Problems and tasks:
a) How would you render this sentence from the Glimepiride Winthrop passage in Spanish: "Food intake has no relevant influence on absorption, only the absorption rate is slightly diminished."
b) Can you reproduce word for word the part of the Glimepiride Winthrop passage starting with "Glimepiride Winthrop has" and going on through "(approx. 48 ml/min)."?

Both Glimepiride Winthrop and metformin exhibited a significant decrease from baseline in HbA1c (Glimepiride Winthrop -0.95 (se 0.41); metformin -1.39 (se 0.40)). However, Glimepiride Winthrop did not achieve the criteria of non-inferiority to metformin in mean change from baseline of HbA1c. The difference between treatments was 0.44% in favour of metformin. The upper limit (1.05) of the 95% confidence interval for the difference was not below the 0.3% non-inferiority margin.
Following Glimepiride Winthrop treatment, there were no new safety concerns noted in children compared to adult patients with type 2 diabetes mellitus. No long-term efficacy and safety data are available in paediatric patients.
The bioavailability of Glimepiride Winthrop after oral administration is complete. Food intake has no relevant influence on absorption, only the absorption rate is slightly diminished. Maximum serum concentrations (Cmax) are reached approx 2.5 hours after oral intake (mean 0.3 Î¼g/ml during multiple dosing of 4 mg/daily) and there is a linear relationship between dose and both Cmax and AUC (area under the time concentration curve).
Glimepiride Winthrop has a very low distribution volume (approx. 8.8 litres), which is roughly equal to the albumin distribution space, high protein binding (>99%) and a low clearance (approx. 48 ml/min).
In animals, Glimepiride Winthrop is excreted in milk. Glimepiride Winthrop is transferred to the placenta. Passage of the blood-brain barrier is low.
Biotransformation and elimination
Mean dominant serum half-life, which is of relevance for the serum concentrations under multiple-dose conditions, is about 5 to 8 hours. After high doses, slightly longer half-lives were noted.

Records from a collection
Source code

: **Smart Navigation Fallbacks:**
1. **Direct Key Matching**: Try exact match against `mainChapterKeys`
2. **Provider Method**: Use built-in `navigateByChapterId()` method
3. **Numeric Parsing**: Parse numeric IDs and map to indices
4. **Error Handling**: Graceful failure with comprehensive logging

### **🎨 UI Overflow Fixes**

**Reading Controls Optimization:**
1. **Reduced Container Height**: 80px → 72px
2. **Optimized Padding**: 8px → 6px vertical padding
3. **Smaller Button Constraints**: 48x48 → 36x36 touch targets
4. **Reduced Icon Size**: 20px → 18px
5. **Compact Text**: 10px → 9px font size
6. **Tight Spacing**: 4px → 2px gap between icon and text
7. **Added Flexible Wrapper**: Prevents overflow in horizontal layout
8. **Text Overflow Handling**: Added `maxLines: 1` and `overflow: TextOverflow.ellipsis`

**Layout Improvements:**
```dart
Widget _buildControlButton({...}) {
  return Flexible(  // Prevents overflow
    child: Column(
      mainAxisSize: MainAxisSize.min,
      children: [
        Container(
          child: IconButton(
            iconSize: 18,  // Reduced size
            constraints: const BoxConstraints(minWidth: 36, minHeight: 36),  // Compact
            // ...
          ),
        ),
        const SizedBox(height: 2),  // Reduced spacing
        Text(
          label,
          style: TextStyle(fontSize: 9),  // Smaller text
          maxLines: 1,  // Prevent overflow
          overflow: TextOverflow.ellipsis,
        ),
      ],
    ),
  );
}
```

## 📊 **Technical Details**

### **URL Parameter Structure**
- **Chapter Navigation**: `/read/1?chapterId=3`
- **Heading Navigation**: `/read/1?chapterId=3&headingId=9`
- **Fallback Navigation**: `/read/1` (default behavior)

Solutions:
a) La ingesta de alimentos no tiene una influencia relevante en la absorción; solo la velocidad de absorción disminuye ligeramente.

b)
Glimepiride Winthrop has a very low distribution volume (approx. 8.8 litres), which is roughly equal to the albumin distribution space, high protein binding (>99%) and a low clearance (approx. 48 ml/min).